« Les dirigeants d’entreprises face à la neutralité carbone : au-delà de la volonté, quelle réalité ? »
Mazars, groupe international spécialisé dans l’audit, la fiscalité et le conseil, publie les résultats d’une étude exclusive menée fin 2020 en partenariat avec l’IFOP auprès de plus de 400 dirigeants d’entreprises françaises (de la TPE jusqu’au groupe côté) sur leur rapport à la neutralité carbone.
Cette étude permet d’obtenir une photographie de la situation du pays à fin 2020 sous deux angles distincts : un angle sectoriel, permettant d’identifier les secteurs les plus en retard, et une prise en compte des différentes tailles d’entreprises pour appréhender la réalité au niveau local.
L’étude met en avant les réponses de 403 dirigeants dans 7 secteurs d’activité considérés comme les plus émetteurs de CO2 parmi lesquels le transport, l’agriculture, la construction, l’énergie, l’agroalimentaire, les équipements de transport et autres industries du type pharmaceutique, chimique, textile, métallurgie, extraction, informatique et électronique.
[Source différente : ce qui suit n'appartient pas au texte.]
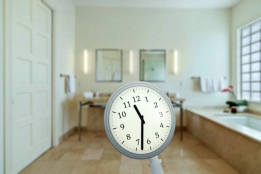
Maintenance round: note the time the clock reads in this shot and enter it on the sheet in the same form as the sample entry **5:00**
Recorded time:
**11:33**
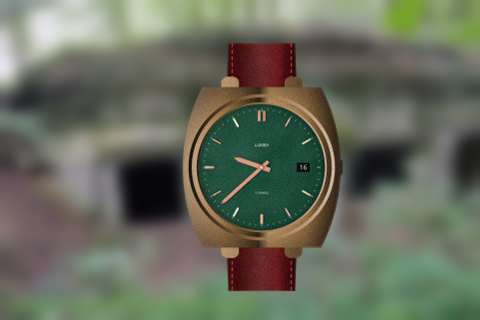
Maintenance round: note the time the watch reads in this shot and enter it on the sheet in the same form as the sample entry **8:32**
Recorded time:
**9:38**
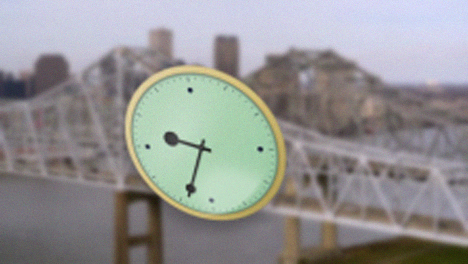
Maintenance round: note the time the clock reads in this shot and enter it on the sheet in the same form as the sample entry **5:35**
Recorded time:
**9:34**
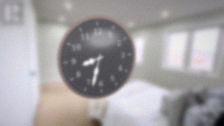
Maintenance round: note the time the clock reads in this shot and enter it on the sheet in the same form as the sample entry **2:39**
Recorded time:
**8:33**
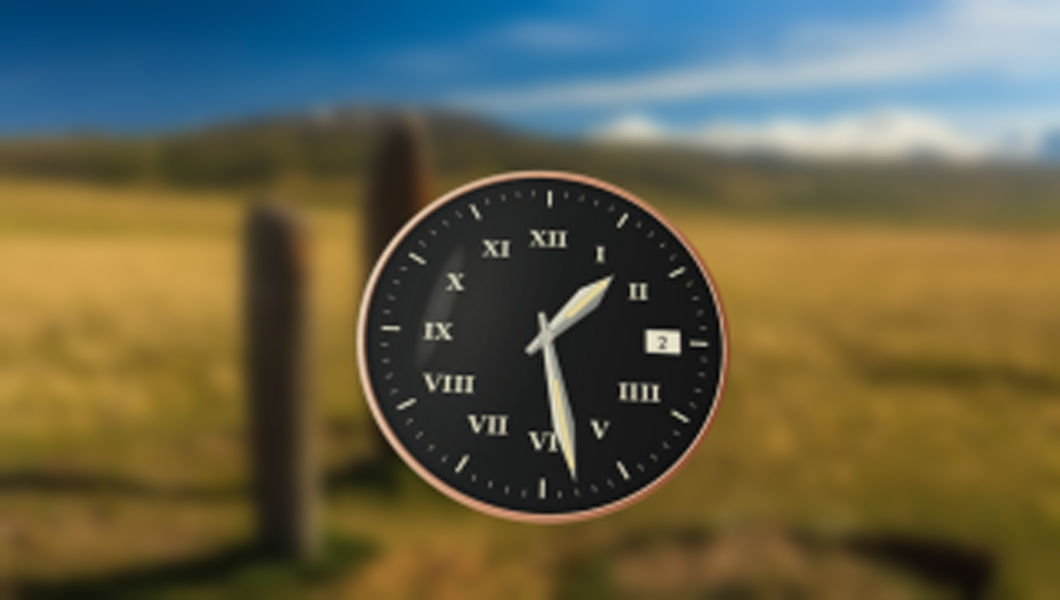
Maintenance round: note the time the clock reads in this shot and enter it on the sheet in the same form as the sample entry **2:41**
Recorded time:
**1:28**
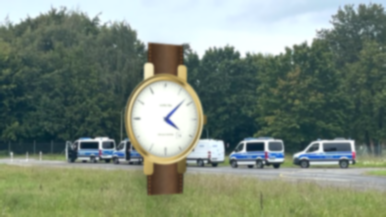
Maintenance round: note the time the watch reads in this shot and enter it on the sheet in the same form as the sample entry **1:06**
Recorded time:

Une prise de conscience plus marquée chez les dirigeants d’ETI et de grandes entreprises
Bien qu’à l’échelle de la France, les annonces d’engagement vers la neutralité carbone se multiplient depuis 2015 avec plus de 1 100 entreprises, 450 villes et 22 régions annonçant prendre des engagements « ZEN » (zéro émission nette), seulement 52% des dirigeants déclarent l’objectif de la neutralité carbone comme une priorité pour leur entreprise.
A travers les deux angles étudiés, il apparaît clairement que la neutralité carbone est plus largement évoquée chez les ETI et les grandes entreprises. En effet, seules 16% des entreprises de moins de 500 salariés (TPE et PME essentiellement) ont déjà̀ réalisé un bilan carbone.
L’étude démontre d’autre part que les secteurs du transport et de l’industrie dans son ensemble (pharmaceutique, chimique, textile, métallurgie, extraction, informatique et électronique) se placent plus en retrait sur la question que le secteur de l’énergie, par exemple, qui perçoit l’atteinte de la neutralité carbone comme une chance.
Plus globalement, une faible majorité́ des dirigeants pense que s’engager et atteindre la neutralité́ carbone leur permettra d’avoir un temps d’avance sur leurs concurrents et de maintenir leur performance économique à long terme.
Des problématiques de ressources et de réglementation clairement identifiées par les dirigeants sondés
- Ressources humaines et outils de mesure
58% des dirigeants estiment ne pas avoir les ressources et les compétences humaines pour atteindre la neutralité carbone et 67% confient ne pas connaître suffisamment les outils et les méthodologies qui permettraient de définir, de mesurer et donc d’atteindre une stratégie de neutralité carbone pour leur entreprise.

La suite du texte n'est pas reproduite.